An analyzer — whether built-in or custom — is just a package which contains three lower-level building blocks: character filters, tokenizers, and token filters.
The built-in analyzers pre-package these building
blocks into analyzers suitable for different languages and types of text.
Elasticsearch also exposes the individual building blocks so that they can be
combined to define new custom
analyzers.
A character filter receives the original text as a stream of characters and
can transform the stream by adding, removing, or changing characters. For
instance, a character filter could be used to convert Hindu-Arabic numerals
(٠١٢٣٤٥٦٧٨٩) into their Arabic-Latin equivalents (0123456789), or to strip HTML
elements like <b>
from the stream.
An analyzer may have zero or more character filters, which are applied in order.
A tokenizer receives a stream of characters, breaks it up into individual
tokens (usually individual words), and outputs a stream of tokens. For
instance, a whitespace
tokenizer breaks
text into tokens whenever it sees any whitespace. It would convert the text
"Quick brown fox!"
into the terms [Quick, brown, fox!]
.
The tokenizer is also responsible for recording the order or position of each term and the start and end character offsets of the original word which the term represents.

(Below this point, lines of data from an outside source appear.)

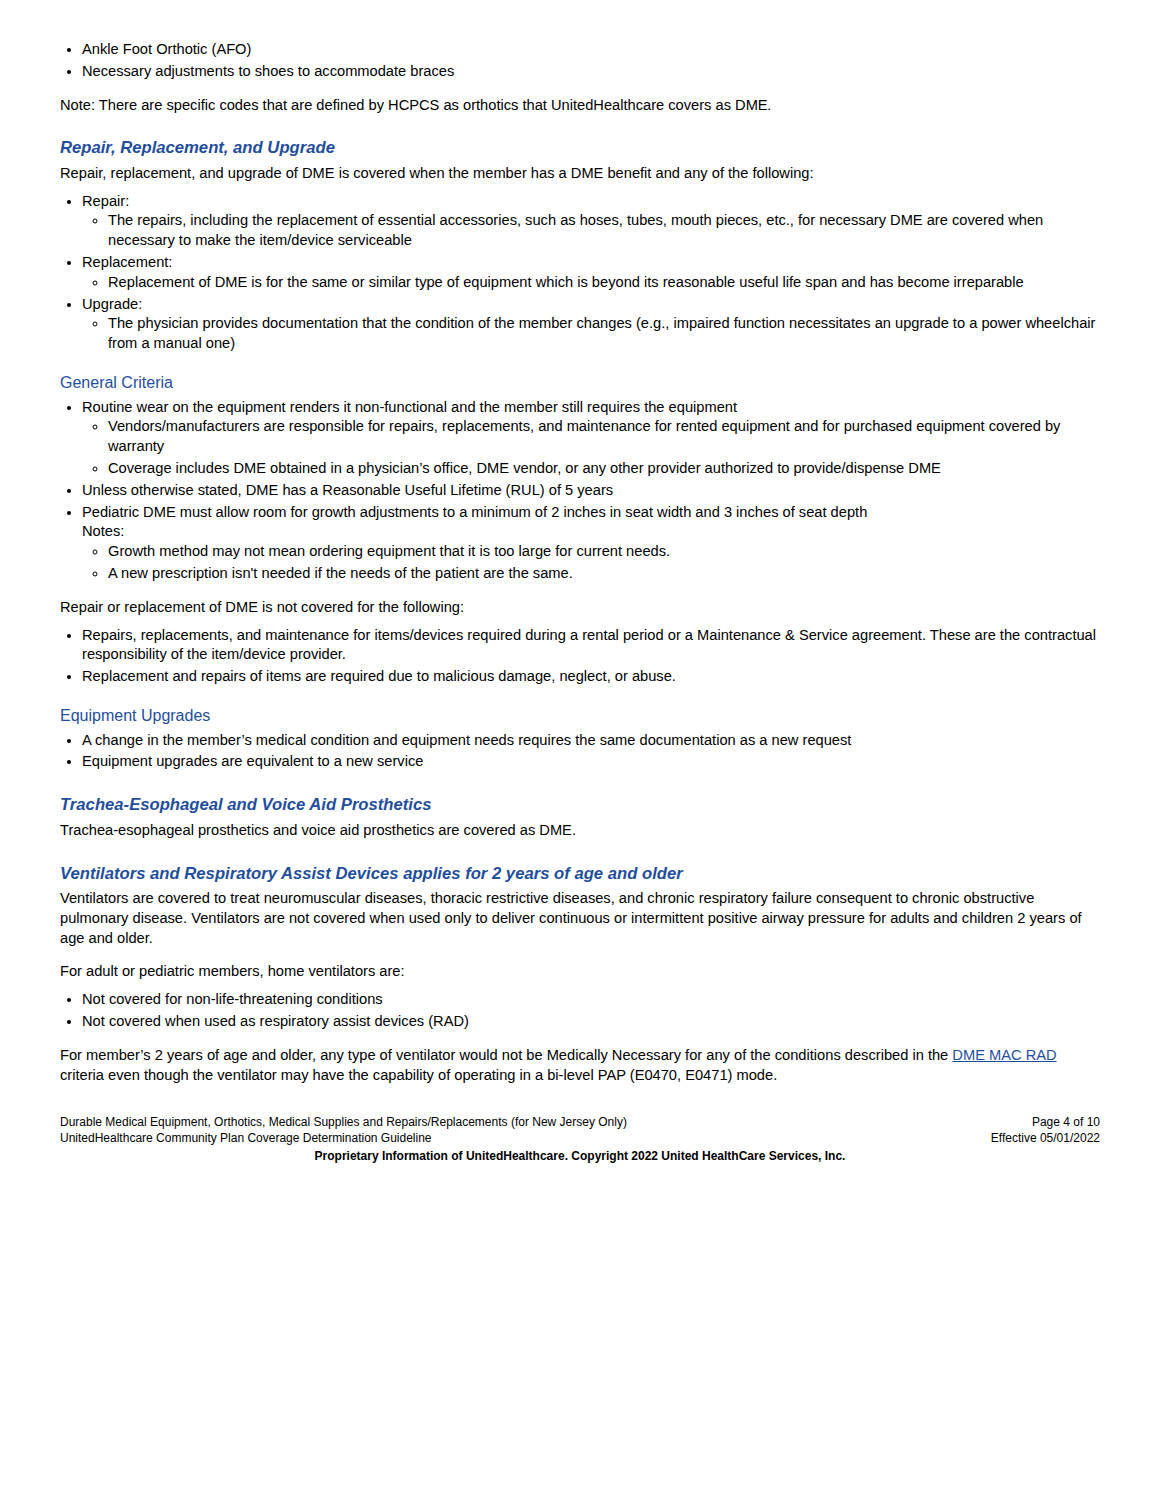Ankle Foot Orthotic (AFO)
Necessary adjustments to shoes to accommodate braces
Note: There are specific codes that are defined by HCPCS as orthotics that UnitedHealthcare covers as DME.
Repair, Replacement, and Upgrade
Repair, replacement, and upgrade of DME is covered when the member has a DME benefit and any of the following:
Repair:
The repairs, including the replacement of essential accessories, such as hoses, tubes, mouth pieces, etc., for necessary DME are covered when necessary to make the item/device serviceable
Replacement:
Replacement of DME is for the same or similar type of equipment which is beyond its reasonable useful life span and has become irreparable
Upgrade:
The physician provides documentation that the condition of the member changes (e.g., impaired function necessitates an upgrade to a power wheelchair from a manual one)
General Criteria
Routine wear on the equipment renders it non-functional and the member still requires the equipment
Vendors/manufacturers are responsible for repairs, replacements, and maintenance for rented equipment and for purchased equipment covered by warranty
Coverage includes DME obtained in a physician’s office, DME vendor, or any other provider authorized to provide/dispense DME
Unless otherwise stated, DME has a Reasonable Useful Lifetime (RUL) of 5 years
Pediatric DME must allow room for growth adjustments to a minimum of 2 inches in seat width and 3 inches of seat depth
Notes:
Growth method may not mean ordering equipment that it is too large for current needs.
A new prescription isn't needed if the needs of the patient are the same.
Repair or replacement of DME is not covered for the following:
Repairs, replacements, and maintenance for items/devices required during a rental period or a Maintenance & Service agreement. These are the contractual responsibility of the item/device provider.
Replacement and repairs of items are required due to malicious damage, neglect, or abuse.
Equipment Upgrades
A change in the member’s medical condition and equipment needs requires the same documentation as a new request
Equipment upgrades are equivalent to a new service
Trachea-Esophageal and Voice Aid Prosthetics
Trachea-esophageal prosthetics and voice aid prosthetics are covered as DME.
Ventilators and Respiratory Assist Devices applies for 2 years of age and older
Ventilators are covered to treat neuromuscular diseases, thoracic restrictive diseases, and chronic respiratory failure consequent to chronic obstructive pulmonary disease. Ventilators are not covered when used only to deliver continuous or intermittent positive airway pressure for adults and children 2 years of age and older.
For adult or pediatric members, home ventilators are:
Not covered for non-life-threatening conditions
Not covered when used as respiratory assist devices (RAD)
For member’s 2 years of age and older, any type of ventilator would not be Medically Necessary for any of the conditions described in the DME MAC RAD criteria even though the ventilator may have the capability of operating in a bi-level PAP (E0470, E0471) mode.
Durable Medical Equipment, Orthotics, Medical Supplies and Repairs/Replacements (for New Jersey Only) Page 4 of 10
UnitedHealthcare Community Plan Coverage Determination Guideline Effective 05/01/2022
Proprietary Information of UnitedHealthcare. Copyright 2022 United HealthCare Services, Inc.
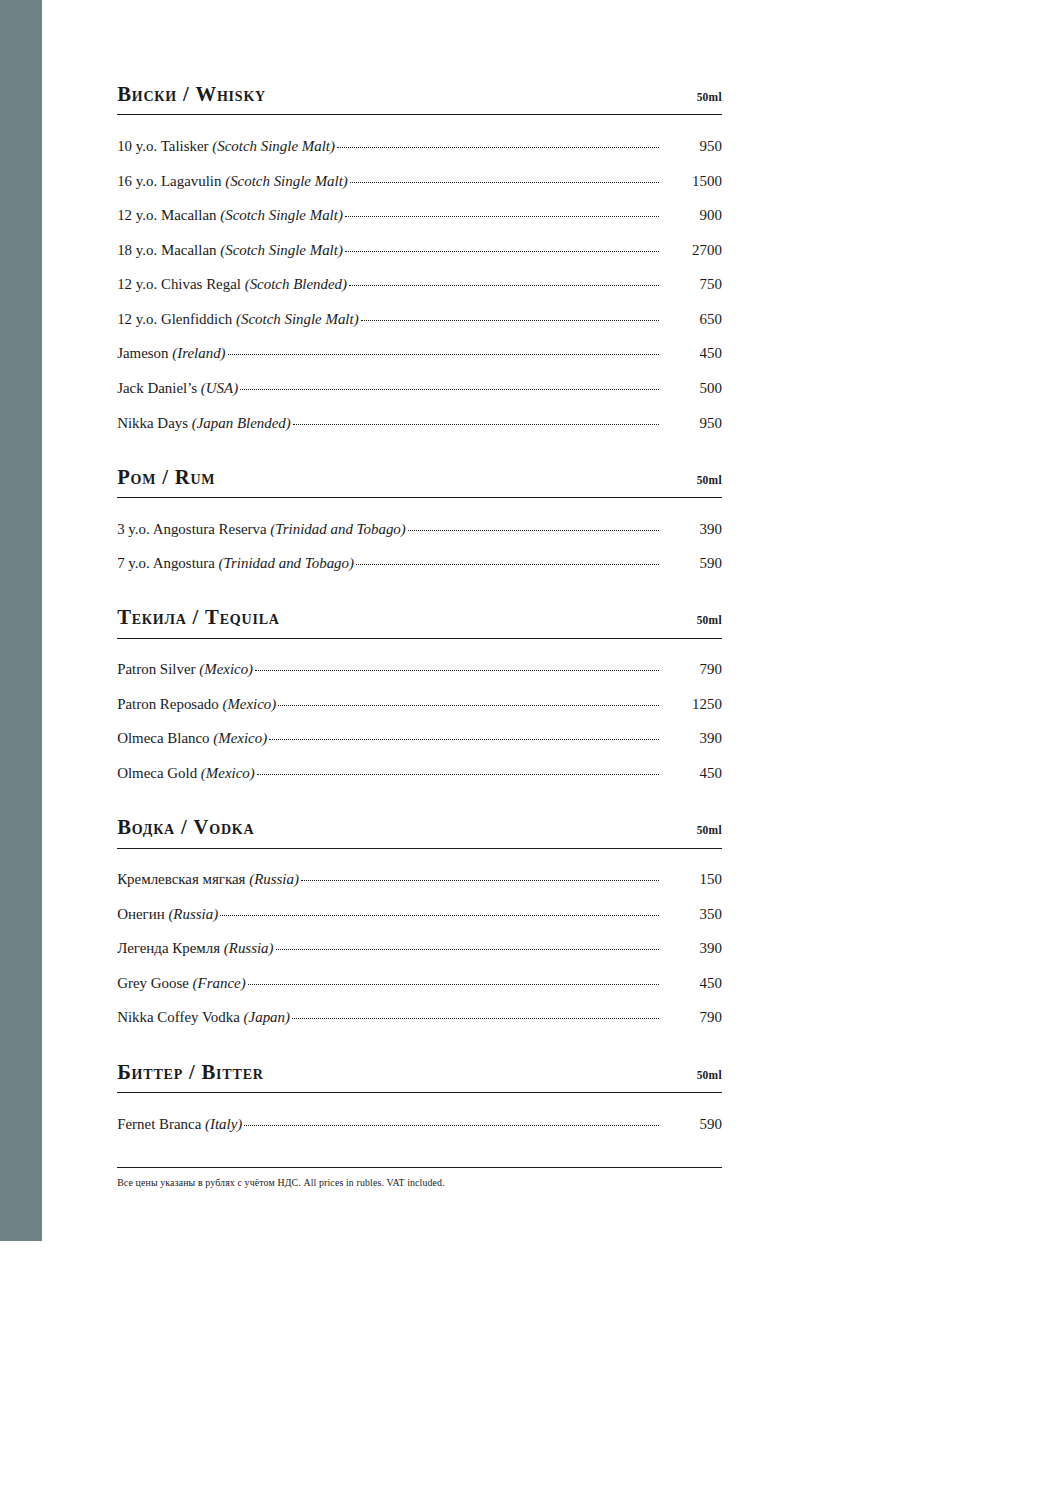Виски / Whisky
50ml
10 y.o. Talisker (Scotch Single Malt) 950
16 y.o. Lagavulin (Scotch Single Malt) 1500
12 y.o. Macallan (Scotch Single Malt) 900
18 y.o. Macallan (Scotch Single Malt) 2700
12 y.o. Chivas Regal (Scotch Blended) 750
12 y.o. Glenfiddich (Scotch Single Malt) 650
Jameson (Ireland) 450
Jack Daniel’s (USA) 500
Nikka Days (Japan Blended) 950
Ром / Rum
50ml
3 y.o. Angostura Reserva (Trinidad and Tobago) 390
7 y.o. Angostura (Trinidad and Tobago) 590
Текила / Tequila
50ml
Patron Silver (Mexico) 790
Patron Reposado (Mexico) 1250
Olmeca Blanco (Mexico) 390
Olmeca Gold (Mexico) 450
Водка / Vodka
50ml
Кремлевская мягкая (Russia) 150
Онегин (Russia) 350
Легенда Кремля (Russia) 390
Grey Goose (France) 450
Nikka Coffey Vodka (Japan) 790
Биттер / Bitter
50ml
Fernet Branca (Italy) 590
Все цены указаны в рублях с учётом НДС. All prices in rubles. VAT included.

An analyzer must have exactly one tokenizer.
A token filter receives the token stream and may add, remove, or change
tokens. For example, a lowercase
token
filter converts all tokens to lowercase, a
stop
token filter removes common words
(stop words) like the
from the token stream, and a
synonym
token filter introduces synonyms
into the token stream.
Token filters are not allowed to change the position or character offsets of each token.
An analyzer may have zero or more token filters, which are applied in order.